**Work to be completed**
Search the data for the word "imágenes" and copy every line that contains it.
[[ Provided information, beginning ]]
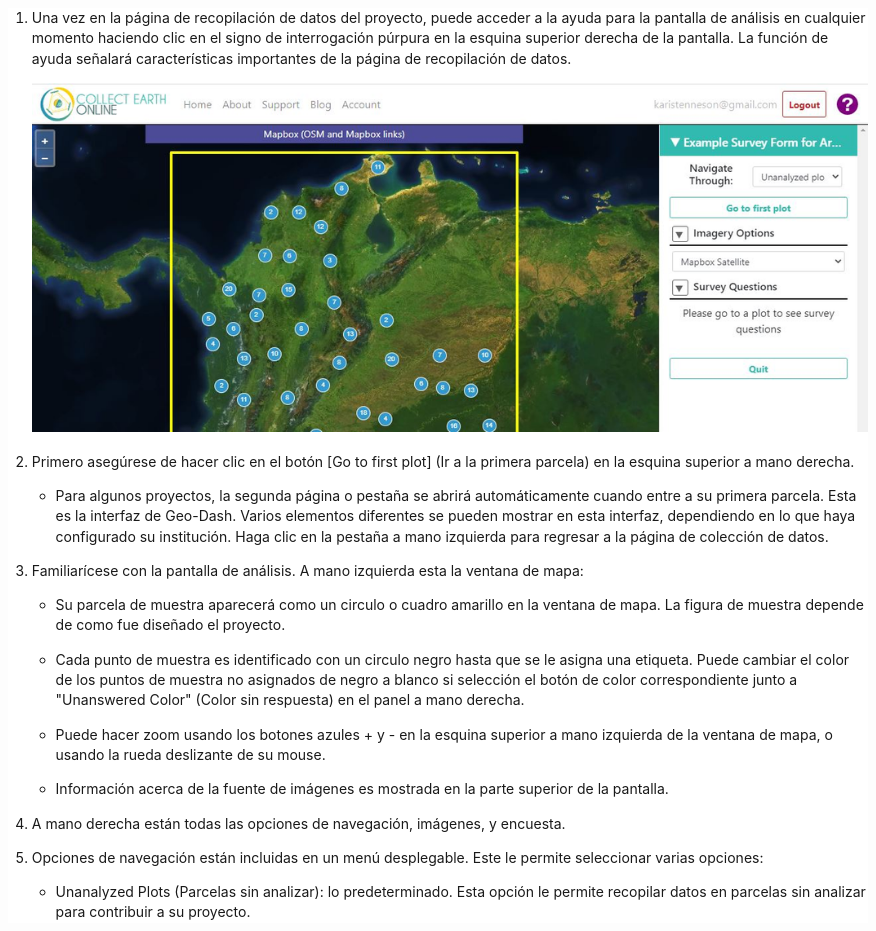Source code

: 1. Una vez en la página de recopilación de datos del proyecto, puede acceder a la ayuda para la pantalla de análisis en cualquier momento haciendo clic en el signo de interrogación púrpura en la esquina superior derecha de la pantalla. La función de ayuda señalará características importantes de la página de recopilación de datos.

    ![](./figures/HelpButton.JPG)

2. Primero asegúrese de hacer clic en el botón [Go to first plot] (Ir a la primera parcela) en la esquina superior a mano derecha.

    * Para algunos proyectos, la segunda página o pestaña se abrirá automáticamente cuando entre a su primera parcela. Esta es la interfaz de Geo-Dash. Varios elementos diferentes se pueden mostrar en esta interfaz, dependiendo en lo que haya configurado su institución. Haga clic en la pestaña a mano izquierda para regresar a la página de colección de datos. 

3. Familiarícese con la pantalla de análisis. A mano izquierda esta la ventana de mapa:

    * Su parcela de muestra aparecerá como un circulo o cuadro amarillo en la ventana de mapa. La figura de muestra depende de como fue diseñado el proyecto. 

    * Cada punto de muestra es identificado con un circulo negro hasta que se le asigna una etiqueta. Puede cambiar el color de los puntos de muestra no asignados de negro a blanco si selección el botón de color correspondiente junto a "Unanswered Color" (Color sin respuesta) en el panel a mano derecha. 

    * Puede hacer zoom usando los botones azules + y - en la esquina superior a mano izquierda de la ventana de mapa, o usando la rueda deslizante de su mouse. 

    * Información acerca de la fuente de imágenes es mostrada en la parte superior de la pantalla. 

4. A mano derecha están todas las opciones de navegación, imágenes, y encuesta.

5. Opciones de navegación están incluidas en un menú desplegable. Este le permite seleccionar varias opciones: 

    * Unanalyzed Plots (Parcelas sin analizar): lo predeterminado. Esta opción le permite recopilar datos en parcelas sin analizar para contribuir a su proyecto.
[[ Provided information, end ]]
**Task answer**
    * Información acerca de la fuente de imágenes es mostrada en la parte superior de la pantalla. 
4. A mano derecha están todas las opciones de navegación, imágenes, y encuesta.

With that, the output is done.